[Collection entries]
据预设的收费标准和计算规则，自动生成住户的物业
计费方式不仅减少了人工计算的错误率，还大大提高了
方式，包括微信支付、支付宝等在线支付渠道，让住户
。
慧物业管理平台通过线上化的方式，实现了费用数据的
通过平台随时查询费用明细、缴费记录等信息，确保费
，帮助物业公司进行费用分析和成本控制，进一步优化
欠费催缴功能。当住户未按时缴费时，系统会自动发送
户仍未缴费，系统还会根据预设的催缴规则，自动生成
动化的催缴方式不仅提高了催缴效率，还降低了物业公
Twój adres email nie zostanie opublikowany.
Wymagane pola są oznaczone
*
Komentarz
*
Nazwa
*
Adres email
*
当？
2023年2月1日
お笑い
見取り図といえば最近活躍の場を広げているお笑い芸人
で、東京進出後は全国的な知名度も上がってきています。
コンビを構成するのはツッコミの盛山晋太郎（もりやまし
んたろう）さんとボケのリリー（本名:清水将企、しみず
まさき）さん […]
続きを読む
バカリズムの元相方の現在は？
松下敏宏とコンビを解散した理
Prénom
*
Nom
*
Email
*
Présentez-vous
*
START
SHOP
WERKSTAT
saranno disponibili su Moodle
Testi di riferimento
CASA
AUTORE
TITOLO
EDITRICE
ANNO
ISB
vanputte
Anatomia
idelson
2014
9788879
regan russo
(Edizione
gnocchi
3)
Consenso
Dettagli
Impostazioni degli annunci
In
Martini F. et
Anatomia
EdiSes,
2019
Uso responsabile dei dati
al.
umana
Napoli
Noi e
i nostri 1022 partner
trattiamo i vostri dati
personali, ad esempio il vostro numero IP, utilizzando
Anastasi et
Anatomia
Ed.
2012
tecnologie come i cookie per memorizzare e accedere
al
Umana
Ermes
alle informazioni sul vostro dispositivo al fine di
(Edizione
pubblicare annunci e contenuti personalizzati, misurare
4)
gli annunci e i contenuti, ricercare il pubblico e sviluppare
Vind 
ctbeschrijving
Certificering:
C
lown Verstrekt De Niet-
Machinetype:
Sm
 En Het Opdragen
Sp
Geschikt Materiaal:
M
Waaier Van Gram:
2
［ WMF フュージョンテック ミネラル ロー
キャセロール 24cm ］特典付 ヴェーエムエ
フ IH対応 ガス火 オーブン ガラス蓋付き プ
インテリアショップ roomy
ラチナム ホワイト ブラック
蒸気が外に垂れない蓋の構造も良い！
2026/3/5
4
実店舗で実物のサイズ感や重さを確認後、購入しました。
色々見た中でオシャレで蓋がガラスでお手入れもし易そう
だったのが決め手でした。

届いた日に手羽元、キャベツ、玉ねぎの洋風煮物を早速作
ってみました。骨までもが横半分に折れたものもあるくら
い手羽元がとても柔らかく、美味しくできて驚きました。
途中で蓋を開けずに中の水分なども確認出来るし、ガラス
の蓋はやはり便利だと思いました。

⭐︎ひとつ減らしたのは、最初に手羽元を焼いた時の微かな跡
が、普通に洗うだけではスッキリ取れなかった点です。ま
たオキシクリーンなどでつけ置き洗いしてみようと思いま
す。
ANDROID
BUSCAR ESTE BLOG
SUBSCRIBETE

WHAT IS EXPECTED >> Once the line with "色々見た中でオシャレで蓋がガラスでお手入れもし易そう" is found, write out that line and every one after it through the last line of the records, exactly and with nothing else.

RESPONSE TO THE TASK >>
色々見た中でオシャレで蓋がガラスでお手入れもし易そう
だったのが決め手でした。

届いた日に手羽元、キャベツ、玉ねぎの洋風煮物を早速作
ってみました。骨までもが横半分に折れたものもあるくら
い手羽元がとても柔らかく、美味しくできて驚きました。
途中で蓋を開けずに中の水分なども確認出来るし、ガラス
の蓋はやはり便利だと思いました。

⭐︎ひとつ減らしたのは、最初に手羽元を焼いた時の微かな跡
が、普通に洗うだけではスッキリ取れなかった点です。ま
たオキシクリーンなどでつけ置き洗いしてみようと思いま
す。
ANDROID
BUSCAR ESTE BLOG
SUBSCRIBETE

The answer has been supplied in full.